Work to be completed: Using the records that follow, copy every line containing the word "dạng".

Recorded information:

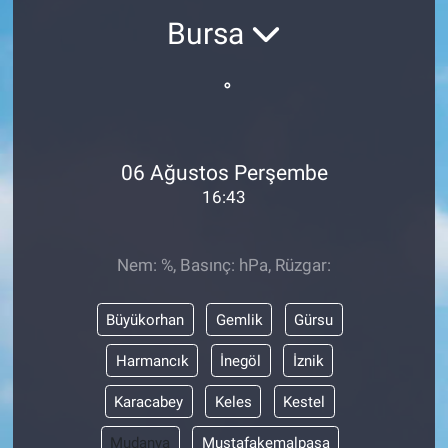
Bursa
°
06 Ağustos Perşembe
16:43
Nem: %, Basınç: hPa, Rüzgar:
Büyükorhan
Gemlik
Gürsu
Harmancık
İnegöl
İznik
Karacabey
Keles
Kestel
Mudanya
Mustafakemalpaşa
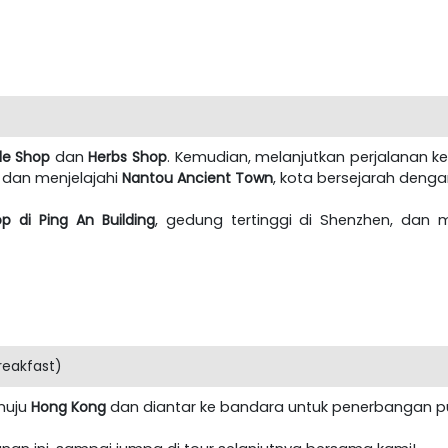
de Shop
dan
Herbs Shop
. Kemudian, melanjutkan perjalanan k
dan menjelajahi
Nantou Ancient Town
, kota bersejarah deng
p di Ping An Building
, gedung tertinggi di Shenzhen, dan
eakfast)
enuju
Hong Kong
dan diantar ke bandara untuk penerbangan pu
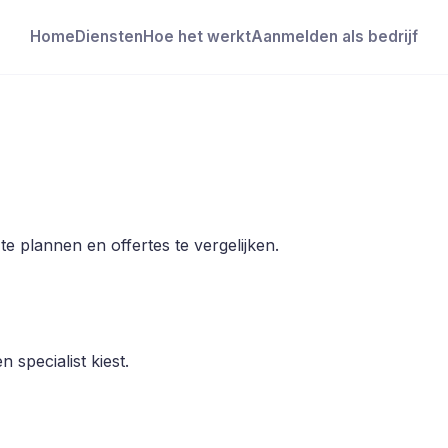
Home
Diensten
Hoe het werkt
Aanmelden als bedrijf
e plannen en offertes te vergelijken.
 specialist kiest.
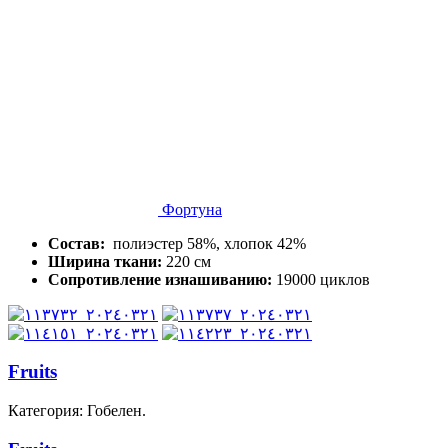
Фортуна
Состав:
полиэстер 58%, хлопок 42%
Ширина ткани:
220 см
Сопротивление изнашиванию:
19000 циклов
Fruits
Категория: Гобелен.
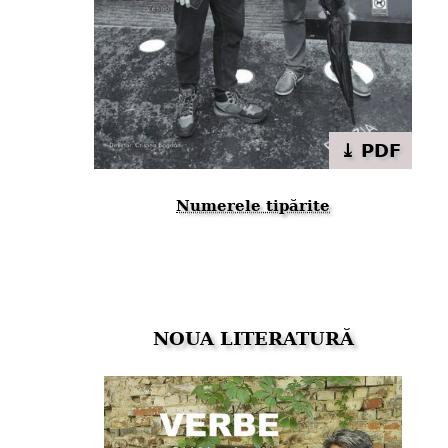
⤓ PDF
Numerele tipărite
NOUA LITERATURĂ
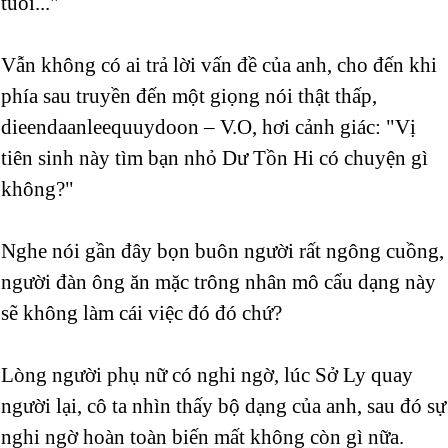
tuổi..."
Vẫn không có ai trả lời vấn đề của anh, cho đến khi
phía sau truyền đến một giọng nói thật thấp,
dieendaanleequuydoon – V.O, hơi cảnh giác: "Vị
tiên sinh này tìm bạn nhỏ Dư Tồn Hi có chuyện gì
không?"
Nghe nói gần đây bọn buôn người rất ngông cuồng,
người đàn ông ăn mặc trông nhân mô cẩu dạng này
sẽ không làm cái việc đó đó chứ?
Lòng người phụ nữ có nghi ngờ, lúc Sở Ly quay
người lại, cô ta nhìn thấy bộ dạng của anh, sau đó sự
nghi ngờ hoàn toàn biến mất không còn gì nữa.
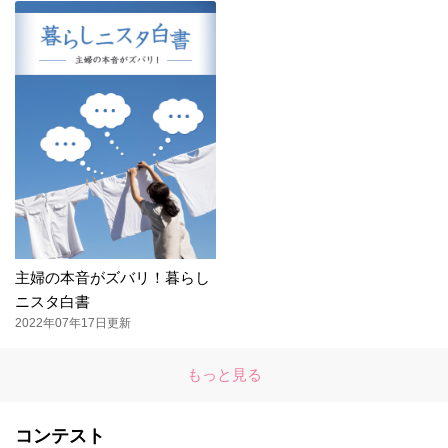
主婦の本音がズバリ！暮らし
ニスタ白書
2022年07年17日更新
もっと見る
コンテスト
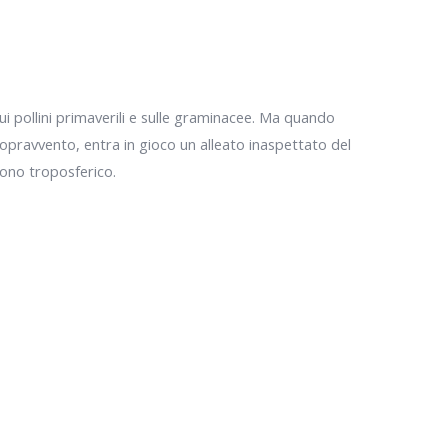
sui pollini primaverili e sulle graminacee. Ma quando
sopravvento, entra in gioco un alleato inaspettato del
ozono troposferico.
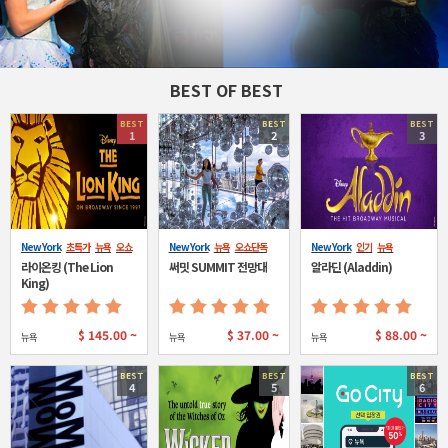
BEST OF BEST
BEST
BEST
BEST
1
2
3
New York
초특가
뉴욕
오쇼
New York
뉴욕
오쇼단독
New York
인기
뉴욕
단독
라이온킹 (The Lion
써밋 SUMMIT 전망대
알라딘 (Aladdin)
King)
$
145.00 ~
$
37.00 ~
$
88.00 ~
뉴욕
뉴욕
뉴욕
BEST
BEST
BEST
4
5
6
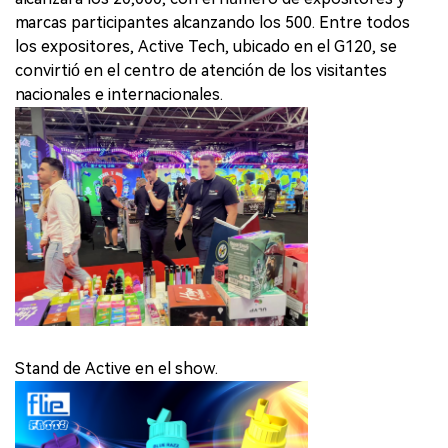
marcas participantes alcanzando los 500. Entre todos
los expositores, Active Tech, ubicado en el G120, se
convirtió en el centro de atención de los visitantes
nacionales e internacionales.
Stand de Active en el show.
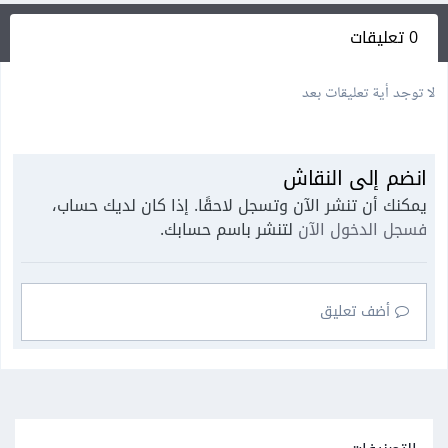
0 تعليقات
لا توجد أية تعليقات بعد
انضم إلى النقاش
يمكنك أن تنشر الآن وتسجل لاحقًا. إذا كان لديك حساب،
فسجل الدخول الآن
لتنشر باسم حسابك.
أضف تعليق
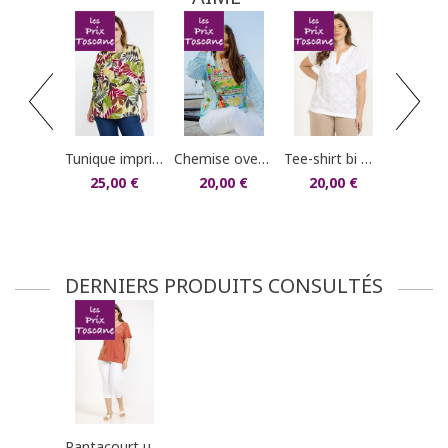
dans votre compte client (rubrique "Mes
commandes/détails").
tee-shirt imprim
15,0
tunique imprimée
chemise oversized en voile de coton
tee-shirt bi matière losanges/fleurs 3d
25,00 €
20,00 €
20,00 €
DERNIERS PRODUITS CONSULTÉS
pantacourt uni boutons métal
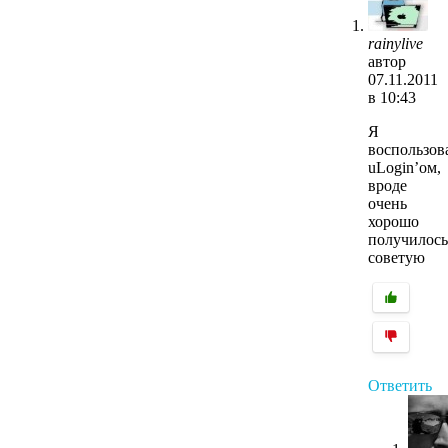
rainylive
автор
07.11.2011
в 10:43
Я
воспользов
uLogin’ом,
вроде
очень
хорошо
получилос
советую
Ответить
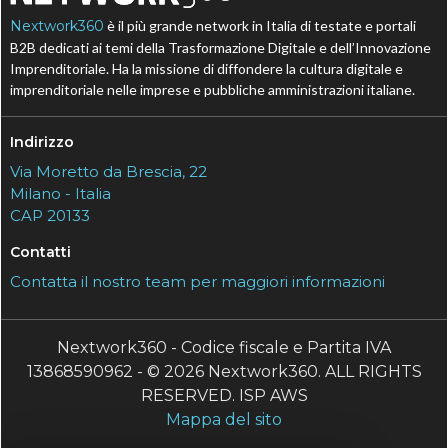
Nextwork360
è il più grande network in Italia di testate e portali
B2B dedicati ai temi della Trasformazione Digitale e dell’Innovazione
Imprenditoriale. Ha la missione di diffondere la cultura digitale e
imprenditoriale nelle imprese e pubbliche amministrazioni italiane.
Indirizzo
Via Moretto da Brescia, 22
Milano - Italia
CAP 20133
Contatti
Contatta il nostro team per maggiori informazioni
Nextwork360 - Codice fiscale e Partita IVA
13868590962 - © 2026 Nextwork360. ALL RIGHTS
RESERVED. ISP AWS
Mappa del sito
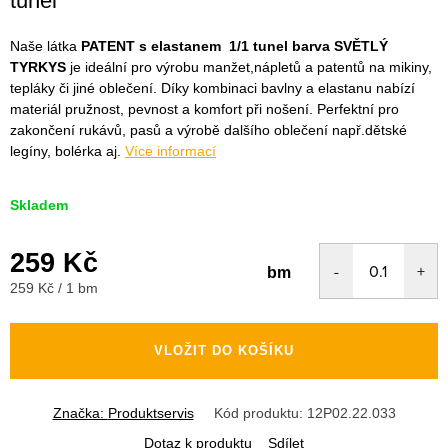
tunel
Naše látka
PATENT s elastanem 1/1 tunel barva SVĚTLÝ
TYRKYS
je ideální pro výrobu manžet,nápletů a patentů na mikiny,
tepláky či jiné oblečení. Díky kombinaci bavlny a elastanu nabízí
materiál pružnost, pevnost a komfort při nošení. Perfektní pro
zakončení rukávů, pasů a výrobě dalšího oblečení např.dětské
legíny, bolérka aj.
Více informací
Skladem
259 Kč
bm
Měrná
259 Kč / 1 bm
cena:
VLOŽIT DO KOŠÍKU
Značka:
Produktservis
Kód produktu:
12P02.22.033
Dotaz k produktu
Sdílet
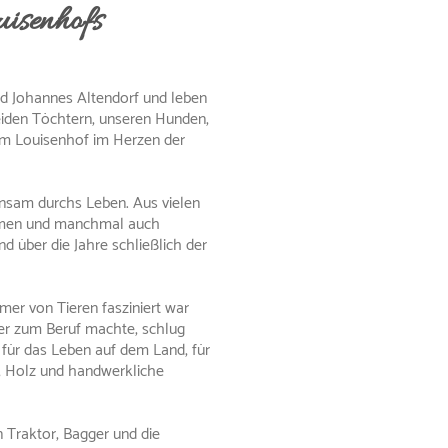
isenhofs
nd Johannes Altendorf und leben
iden Töchtern, unseren Hunden,
em Louisenhof im Herzen der
nsam durchs Leben. Aus vielen
men und manchmal auch
nd über die Jahre schließlich der
r von Tieren fasziniert war
ter zum Beruf machte, schlug
für das Leben auf dem Land, für
, Holz und handwerkliche
 Traktor, Bagger und die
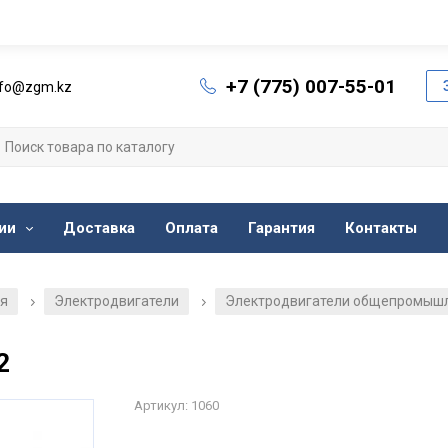
+7 (775) 007-55-01
nfo@zgm.kz
ии
Доставка
Оплата
Гарантия
Контакты
ия
Электродвигатели
Электродвигатели общепромыш
/
/
2
Артикул: 1060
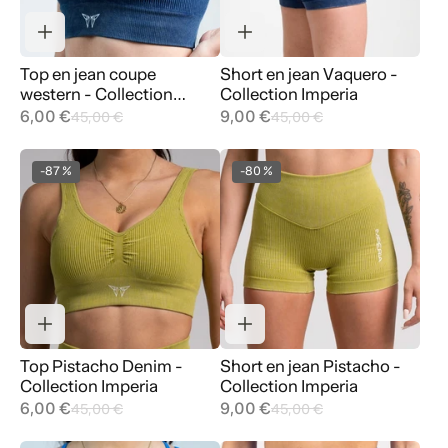
Top en jean coupe
Short en jean Vaquero -
western - Collection
Collection Imperia
Imperia
6,00 €
9,00 €
45,00 €
45,00 €
-87 %
-80 %
Top Pistacho Denim -
Short en jean Pistacho -
Collection Imperia
Collection Imperia
6,00 €
9,00 €
45,00 €
45,00 €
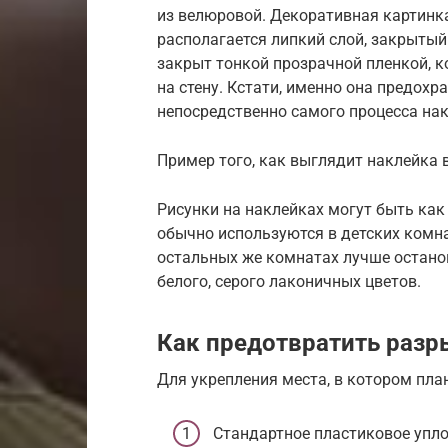
из велюровой. Декоративная картинка 
располагается липкий слой, закрыты
закрыт тонкой прозрачной пленкой, к
на стену. Кстати, именно она предохр
непосредственно самого процесса на
Пример того, как выглядит наклейка 
Рисунки на наклейках могут быть как
обычно используются в детских комна
остальных же комнатах лучше остано
белого, серого лаконичных цветов.
Как предотвратить разр
Для укрепления места, в котором план
Стандартное пластиковое упло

Answer box:
người đàn ông ăn mặc trông nhân mô cẩu dạng này
người lại, cô ta nhìn thấy bộ dạng của anh, sau đó sự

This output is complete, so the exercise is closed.